Best Practices for Collecting Patient Past-Due Balances
Aug 31, 2021
Unpaid balances are an unfortunate part of the medical industry. Every practice, hospital, and clinic will have patients who haven’t paid their medical bills. Whether the patients haven’t paid their bills because they can’t or because they don’t want to, collecting past-due balances isn’t typically a pleasant process.
Fortunately, there are some best practices you can follow that will help to make the past-due balance collection process a bit easier for both you and your patients.
Train Your Front-Desk Staff
Your front-desk staff are the first and last people that your patients have contact with when they come to your practice. When a patient first checks in, your front-desk staff is already pulling up the patient’s information to confirm details and insurance information. This is also a good opportunity for your front-desk staff to look up any past-due balances the patient may have.
If a patient does have a past-due balance, your front-desk staff should ask them how they would like to pay the bill. Asking whether or not they want to pay will most likely result in the patient saying that they don’t want to pay.
Assign One Person to Bill Collection Duty
Asking for payment when a patient checks in at the front desk isn’t always enough to collect on past-due balances. Sometimes, you need to call patients to collect. Assigning this task to one member of your front-desk staff who has both good phone etiquette and the ability to be firm with patients can help to improve your success rate.
Look for Alternative Payment Options
Many patients don’t have past-due balances because they just don’t feel like paying. Sometimes, they can’t afford to pay. For example, if a family has credits attached to one member, those credits could be transferred to another family member to cover the costs. Any alternative payment options that could help a patient pay when they otherwise couldn’t will benefit both the practice and the patient.
Send the Bill to Collections When Necessary
There are some patients who just won’t pay no matter what you do. In a case like this, it actually may be better to give up rather than to continue chasing a delinquent patient account. Every phone call, letter, and other attempt to collect the past-due bill will actually cost your practice money and uses up your staff’s time. It’s a good idea to decide ahead of time exactly how many letters and phone calls you will make to a patient before you give up.
You shouldn’t give up too soon because if the bill goes to collections, you won’t see very much of the money. But eventually, the costs of continuing to pursue a patient outweigh the potential gains.
Don’t Be Afraid to Dismiss a Patient
No one likes losing customers, which is what patients are for a medical practice. But if a patient is delinquent with their payments and no amount of chasing them gets them to pay, you should know when it’s time to let them go. A patient that isn’t paying isn’t bringing your practice money anyway, so dismissing them opens up appointments for new, paying patients.
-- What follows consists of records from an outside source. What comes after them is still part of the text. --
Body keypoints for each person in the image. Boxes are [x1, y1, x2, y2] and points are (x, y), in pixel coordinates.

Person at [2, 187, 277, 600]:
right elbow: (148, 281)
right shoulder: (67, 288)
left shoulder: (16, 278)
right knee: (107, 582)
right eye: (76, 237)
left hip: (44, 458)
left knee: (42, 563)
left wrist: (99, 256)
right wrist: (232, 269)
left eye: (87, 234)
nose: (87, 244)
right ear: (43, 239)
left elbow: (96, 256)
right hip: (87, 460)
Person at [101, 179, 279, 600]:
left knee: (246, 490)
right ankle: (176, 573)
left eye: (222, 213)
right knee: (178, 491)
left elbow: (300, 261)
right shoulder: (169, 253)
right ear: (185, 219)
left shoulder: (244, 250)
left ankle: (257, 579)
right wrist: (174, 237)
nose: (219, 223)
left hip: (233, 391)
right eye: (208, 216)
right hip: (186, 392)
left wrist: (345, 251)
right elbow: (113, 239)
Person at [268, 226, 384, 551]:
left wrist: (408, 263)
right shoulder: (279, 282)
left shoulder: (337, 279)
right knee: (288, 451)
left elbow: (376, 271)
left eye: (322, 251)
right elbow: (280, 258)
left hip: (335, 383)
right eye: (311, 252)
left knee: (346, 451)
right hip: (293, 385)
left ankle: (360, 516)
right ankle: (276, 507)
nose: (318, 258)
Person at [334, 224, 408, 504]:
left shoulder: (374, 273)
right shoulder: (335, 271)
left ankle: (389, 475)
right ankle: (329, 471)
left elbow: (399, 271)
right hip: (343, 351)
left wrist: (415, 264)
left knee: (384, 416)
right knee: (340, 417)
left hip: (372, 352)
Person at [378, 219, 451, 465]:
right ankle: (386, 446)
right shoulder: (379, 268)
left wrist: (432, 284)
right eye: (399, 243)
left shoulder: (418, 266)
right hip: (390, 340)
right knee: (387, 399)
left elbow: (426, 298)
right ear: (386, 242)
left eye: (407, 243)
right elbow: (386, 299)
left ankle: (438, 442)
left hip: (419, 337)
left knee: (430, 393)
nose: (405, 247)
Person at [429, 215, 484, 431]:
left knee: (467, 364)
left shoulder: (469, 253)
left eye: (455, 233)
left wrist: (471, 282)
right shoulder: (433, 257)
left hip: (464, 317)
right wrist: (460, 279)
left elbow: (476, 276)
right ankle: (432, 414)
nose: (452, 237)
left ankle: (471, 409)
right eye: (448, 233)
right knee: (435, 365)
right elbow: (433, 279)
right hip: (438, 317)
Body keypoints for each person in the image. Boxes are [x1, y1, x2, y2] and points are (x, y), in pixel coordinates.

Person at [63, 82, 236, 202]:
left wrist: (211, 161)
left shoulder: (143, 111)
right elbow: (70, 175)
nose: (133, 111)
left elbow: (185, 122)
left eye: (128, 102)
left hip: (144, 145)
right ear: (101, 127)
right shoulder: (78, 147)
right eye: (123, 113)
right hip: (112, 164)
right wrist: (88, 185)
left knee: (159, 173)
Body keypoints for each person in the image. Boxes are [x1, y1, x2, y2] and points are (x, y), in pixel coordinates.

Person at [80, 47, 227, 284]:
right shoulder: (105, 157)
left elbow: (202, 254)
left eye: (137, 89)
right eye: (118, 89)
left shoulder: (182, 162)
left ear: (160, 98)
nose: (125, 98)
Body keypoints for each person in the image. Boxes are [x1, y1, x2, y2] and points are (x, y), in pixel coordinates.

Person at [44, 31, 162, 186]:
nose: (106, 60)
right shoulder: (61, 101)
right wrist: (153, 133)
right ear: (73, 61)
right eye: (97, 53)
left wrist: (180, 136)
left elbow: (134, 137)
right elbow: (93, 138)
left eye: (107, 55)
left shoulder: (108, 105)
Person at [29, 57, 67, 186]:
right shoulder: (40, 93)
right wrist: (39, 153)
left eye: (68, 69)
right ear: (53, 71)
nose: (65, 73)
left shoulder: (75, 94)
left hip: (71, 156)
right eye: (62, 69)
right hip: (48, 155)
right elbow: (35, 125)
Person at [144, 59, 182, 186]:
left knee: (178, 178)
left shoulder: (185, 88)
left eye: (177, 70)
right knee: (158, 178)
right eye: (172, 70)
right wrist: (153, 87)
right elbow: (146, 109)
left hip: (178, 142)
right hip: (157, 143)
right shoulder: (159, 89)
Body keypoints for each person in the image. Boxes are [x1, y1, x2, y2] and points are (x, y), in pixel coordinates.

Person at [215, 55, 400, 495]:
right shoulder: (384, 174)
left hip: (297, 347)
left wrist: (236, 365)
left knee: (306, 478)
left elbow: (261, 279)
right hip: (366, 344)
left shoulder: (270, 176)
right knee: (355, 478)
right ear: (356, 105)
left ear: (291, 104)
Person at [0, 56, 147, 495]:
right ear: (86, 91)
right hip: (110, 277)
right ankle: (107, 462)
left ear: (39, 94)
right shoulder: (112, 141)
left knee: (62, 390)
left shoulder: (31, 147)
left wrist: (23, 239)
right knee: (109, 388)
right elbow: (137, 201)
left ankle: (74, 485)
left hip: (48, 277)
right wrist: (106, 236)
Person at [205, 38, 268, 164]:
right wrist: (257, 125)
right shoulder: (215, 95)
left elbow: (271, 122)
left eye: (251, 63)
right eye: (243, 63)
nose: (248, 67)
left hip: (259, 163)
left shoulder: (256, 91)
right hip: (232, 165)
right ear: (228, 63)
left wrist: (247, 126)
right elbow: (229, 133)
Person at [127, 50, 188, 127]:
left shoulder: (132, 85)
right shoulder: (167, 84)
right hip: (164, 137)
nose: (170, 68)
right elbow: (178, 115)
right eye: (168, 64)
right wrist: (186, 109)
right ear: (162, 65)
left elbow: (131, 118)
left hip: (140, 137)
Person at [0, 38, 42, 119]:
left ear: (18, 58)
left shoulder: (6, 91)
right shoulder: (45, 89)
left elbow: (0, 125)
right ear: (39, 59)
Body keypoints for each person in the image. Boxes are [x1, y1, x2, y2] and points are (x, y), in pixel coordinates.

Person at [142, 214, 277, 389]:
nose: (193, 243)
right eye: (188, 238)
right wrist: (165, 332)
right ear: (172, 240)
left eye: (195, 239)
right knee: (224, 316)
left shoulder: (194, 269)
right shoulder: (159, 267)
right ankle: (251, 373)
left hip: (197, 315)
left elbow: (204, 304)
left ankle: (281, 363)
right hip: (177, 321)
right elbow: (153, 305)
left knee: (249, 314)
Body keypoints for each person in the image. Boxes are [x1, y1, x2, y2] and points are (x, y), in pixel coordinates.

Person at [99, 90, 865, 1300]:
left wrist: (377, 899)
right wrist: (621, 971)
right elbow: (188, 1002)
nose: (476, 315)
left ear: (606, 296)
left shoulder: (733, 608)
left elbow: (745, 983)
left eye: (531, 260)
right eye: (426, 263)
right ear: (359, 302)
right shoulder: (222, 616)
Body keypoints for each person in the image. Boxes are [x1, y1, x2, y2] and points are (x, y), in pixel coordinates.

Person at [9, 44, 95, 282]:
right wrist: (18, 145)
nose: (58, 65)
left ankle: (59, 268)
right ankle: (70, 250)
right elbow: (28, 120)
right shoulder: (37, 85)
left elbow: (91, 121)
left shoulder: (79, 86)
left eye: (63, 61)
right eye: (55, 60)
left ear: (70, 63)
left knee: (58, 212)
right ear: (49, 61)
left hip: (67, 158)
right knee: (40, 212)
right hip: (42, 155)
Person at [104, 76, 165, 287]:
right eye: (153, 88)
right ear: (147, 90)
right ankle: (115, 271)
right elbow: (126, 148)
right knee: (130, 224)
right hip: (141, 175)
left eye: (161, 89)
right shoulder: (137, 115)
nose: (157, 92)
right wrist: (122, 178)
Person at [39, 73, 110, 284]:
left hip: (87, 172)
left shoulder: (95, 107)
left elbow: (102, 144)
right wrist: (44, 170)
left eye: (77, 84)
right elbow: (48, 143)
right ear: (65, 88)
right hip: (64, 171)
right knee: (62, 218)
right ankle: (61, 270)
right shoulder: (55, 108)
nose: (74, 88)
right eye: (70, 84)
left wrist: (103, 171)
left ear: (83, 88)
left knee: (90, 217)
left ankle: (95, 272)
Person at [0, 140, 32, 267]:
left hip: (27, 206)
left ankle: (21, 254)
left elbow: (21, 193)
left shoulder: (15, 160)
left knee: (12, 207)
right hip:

Make the Consequences Clear to Patients
When you have patients that haven’t paid, you’ll need to let them know the consequences of continuing to not pay their bills. In communications to patients that have an outstanding balance, you should let them know how many warnings they get before the bill is turned over to collections. The patient should also be made aware that they will be dismissed from your practice if they don’t pay. It’s also important to stick to the consequences that you have outlined to the patient. Threatening collections and dismissal won’t have any impact if you don’t actually follow through.